For nine months each year, our home looks like a home. We have nice carpets, knick-knacks, flowers and the occasional delicate piece of furniture. During counselor orientation, we change almost every room. The carpets go into storage and everything that is delicate disappears.

 

Where we once discussed the arrangement of travel mementos on a table, we now ask ourselves, “What can be destroyed?”

 

During the summer, we will have 7-10 different people live in our home (directors, office workers, international chaperones, guests). We will bring over 200 high schoolers (our Senior Campers) into the home 5-6 times each. Every camper will spend some time here. We have a daily meeting every morning with our leadership team in our living room.

 

We do not think twice about people walking in and out of the house all day long.

 

I truly believe that I have been blessed to marry Susie Ma’am. She was never a camper as a child and did not initially have any interest in being a camp professional. She got her MBA in health care from Northwestern. She planned to run hospitals. She has since fallen in love with camp (we will share a blog about this later) and is a fantastic director now.

 

And she has embraced all these odd changes – including having our home transformed into Grand Central Station for 3 months each year.

 

In August, camp will end and we will go back to “normal” lives.

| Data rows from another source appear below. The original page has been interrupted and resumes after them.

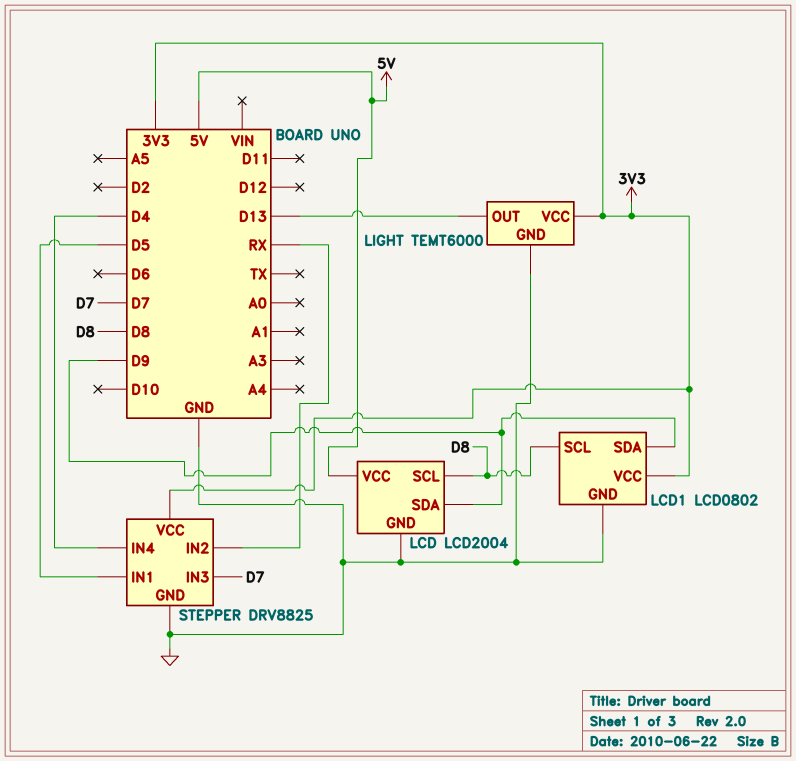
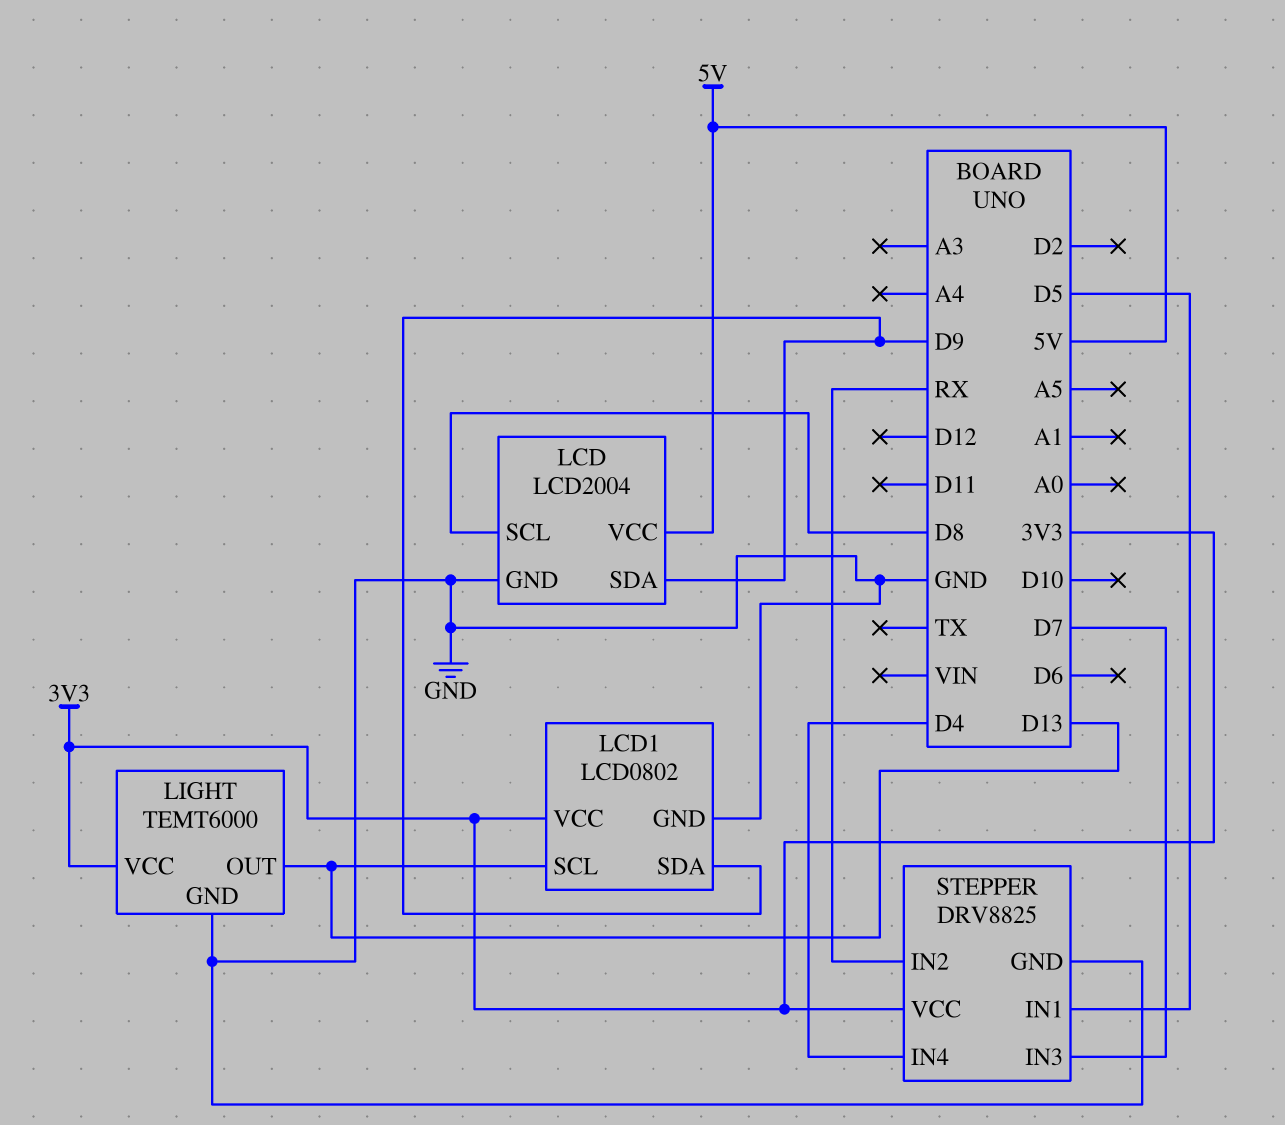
LCD1 pin SCL: D8 -> D13

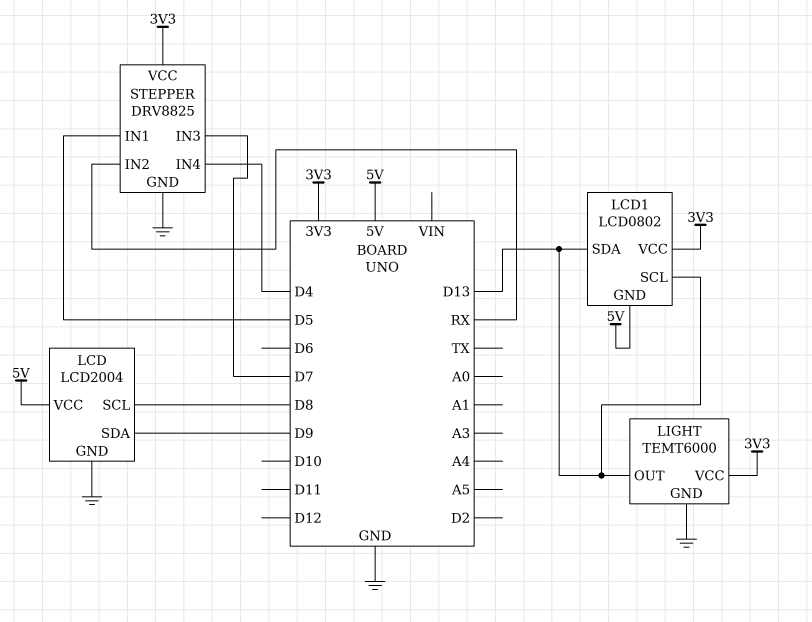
LCD1 pin GND: GND -> 5V
LCD1 pin SDA: D9 -> D13

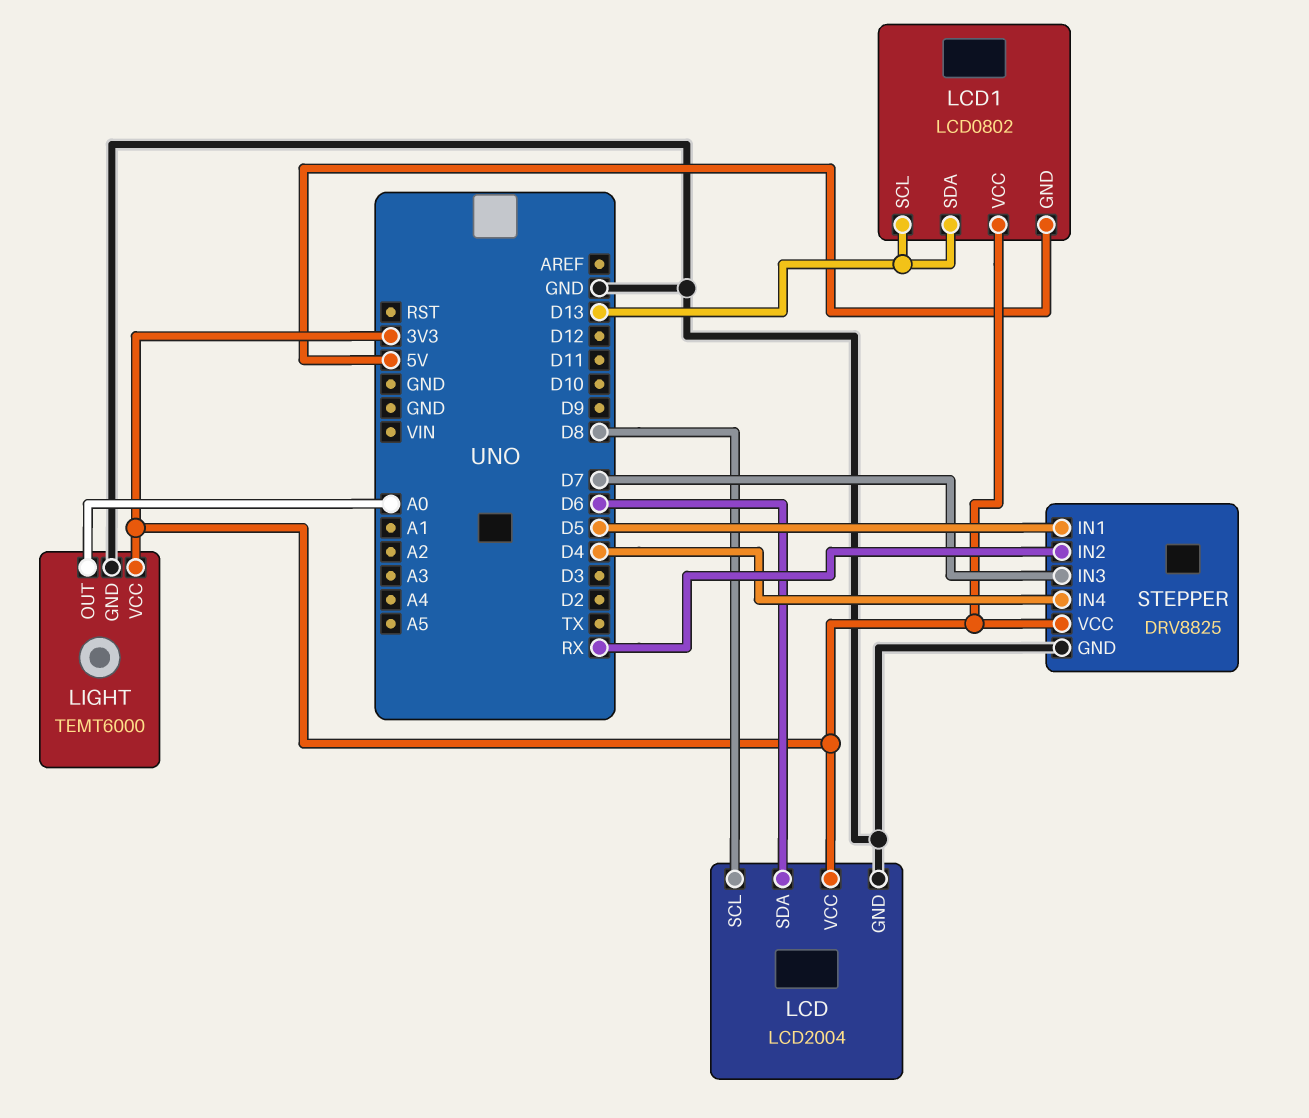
LCD pin SDA: D9 -> D6
LCD pin VCC: 5V -> 3V3
LIGHT pin OUT: D13 -> A0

That transition will be just as disruptive as the one we had at the start of camp. Our lives at camp are not better or worse than our lives the rest of the year. Each has it great gifts. Camp provides joy, meaning and impact on the lives of others. The rest of the year is about family, projects and travel.

 

But switching gears is hard. It takes a week on each side to re-adjust.

 

In the meantime, I plan to enjoy these habits and schedules of camp!